Elisabeth Vogel aus Wald beantragt Jagdverbot – es wäre das erste seiner Art im Landkreis Sigmaringen

Vor ein paar Stunden hing der Nebel noch schwer über dem Ruhestetter Ried. Jetzt scheint die Sonne zwischen den Erlen und Birken hindurch, auf die grünbrauen Flächen des Moors. Entwässerungsgräben durchziehen die Wiesen. Das Ried ist Naturschutzgebiet, seit 18 Jahren. Hier darf zwar gejagt werden – aber nur unter strengen Auflagen. Rehe etwa dürfen nicht angefüttert werden. Auf einer kleinen Wiese vor dem Ried allerdings könnte die Jagd bald komplett verboten sein – darüber entscheiden in den kommenden Monaten Gemeindevertreter, Pächter und Anwohner im Kreisjagdamt. Seit Dezember vergangenen Jahres ist das EU-Urteil aus Straßburg nämlich im Bundesjagdgesetz verankert; die Sigmaringer Kreisverwaltung muss also handeln.
Elisabeth Vogel nennt ethische Gründe für Verbotsantrag
„Ich lehne es grundsätzlich ab, Tiere zu töten“, sagt Elisabeth Vogel. Vogel ist Naturschützerin, Vegetarierin und Grundstückbesitzerin. Ihr gehört die kleine Wiese vor dem Ruhestetter Ried. Dazu kommen sechs zum Teil landwirtschaftlich genutzte Flächen in Hippetsweiler und Wald. Besonders Drückjagden, wie unlängst bei Meßkirch – in drei Stunden schossen Jäger 81 Wildschweine – sind Elisabeth Vogel ein Dorn im Auge. „Nicht nur der Mensch hat ein Recht, sich breit zu machen“, sagt sie. Das Urteil des EGMR feierte Vogel als Blattschuss gegen die Jägerlobby. Nur wenige Monate nach dem Richterspruch beantragte sie in Sigmaringen die Befriedung ihrer Grundstücke. Ein paar Wochen später erhielten Vogels Pächter Post von der Kreisverwaltung.
Reinhard Mangel zum Beispiel: Der pensionierte Lehrer ist ein alter Hase, seit 25 Jahren geht er rund ums Ried auf die Pirsch. Den grünen Filzhut trägt er tief im Gesicht, darunter blitzen zwei freundliche Augen hervor – die sich jäh verfinstern, als der Name „Elisabeth Vogel“ fällt. „Früher waren hier überall Gräben, jetzt kann man die Parzellen kaum auseinander halten“, sagt er und zeigt unweit des Moorwaldes auf eine Wiese in der Nähe von Vogels Grundstück. Was passiert etwa, wenn krankes oder angeschossenes Wild auf ihrem befriedeten Grund verendet? „Soll ich es dann etwa seinem Schicksal überlassen?“, fragt Mangel.
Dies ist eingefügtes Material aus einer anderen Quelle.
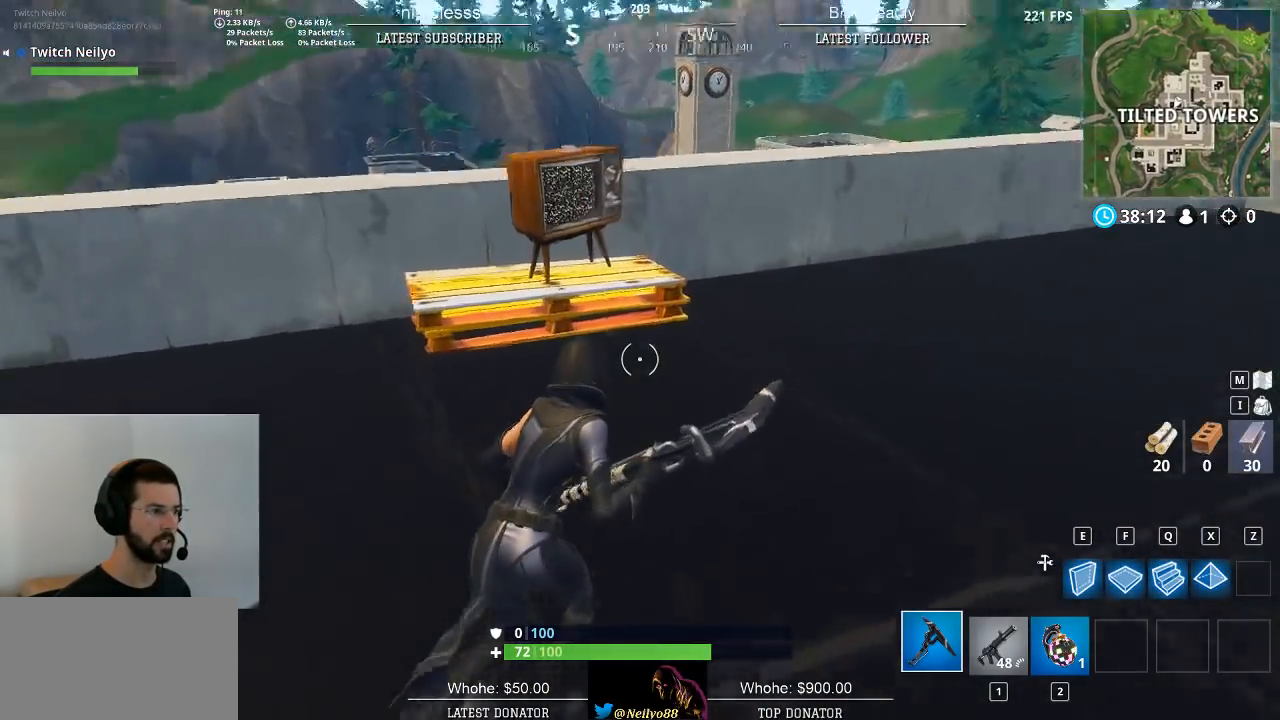
{"keys": ["d", "w"], "mouse": ["left"], "mouse_move": "down", "events": [[333, "mouse_left", "down"]]}
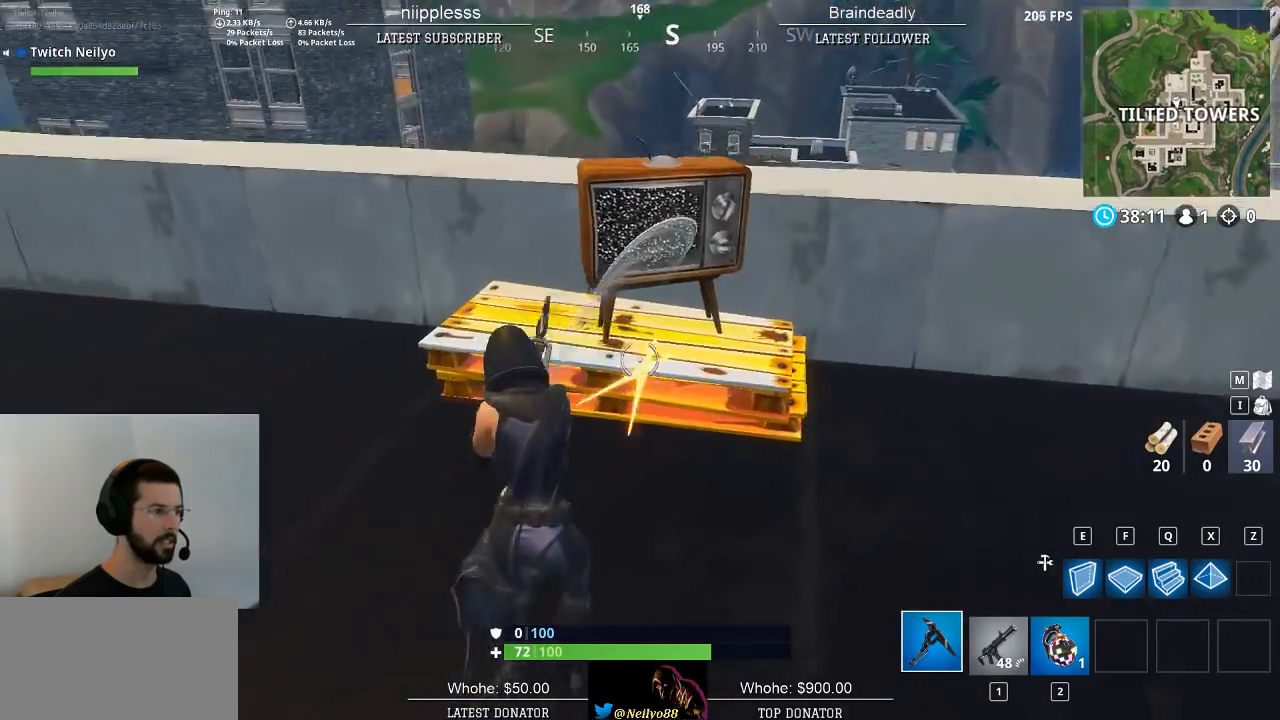
{"keys": ["a"], "mouse": ["left"], "mouse_move": "down", "events": [[67, "w", "up"], [400, "a", "down"], [400, "d", "up"]]}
Schon jetzt finden sich auf den Wiesen und Äckern vor dem Ried allerorts Wildschäden. Mangel befürchtet, dass es nach einem Jagdverbot noch schlimmer werden könnte.
Geregelt sind diese Fragen im „Wildschadensersatzsystem“ der Jagdgenossenschaft. Hinter dem sperrigen Begriff verbirgt sich ein Leitfaden für Entschädigungen der Grundstückseigentümer. Elisabeth Vogel wäre im Falle einer Befriedung allerdings nicht mehr daran beteiligt. Die zuständige Sachgebietsleiterin im Landratsamt, Anja Schäfer, geht davon aus, dass ihr Grundstück-Pächter vermutlich den Schaden zu tragen hat. „Der Bewirtschafter kann aber versuchen eine Minderung des Pachtpreises geltend zu machen“, sagt Schäfer.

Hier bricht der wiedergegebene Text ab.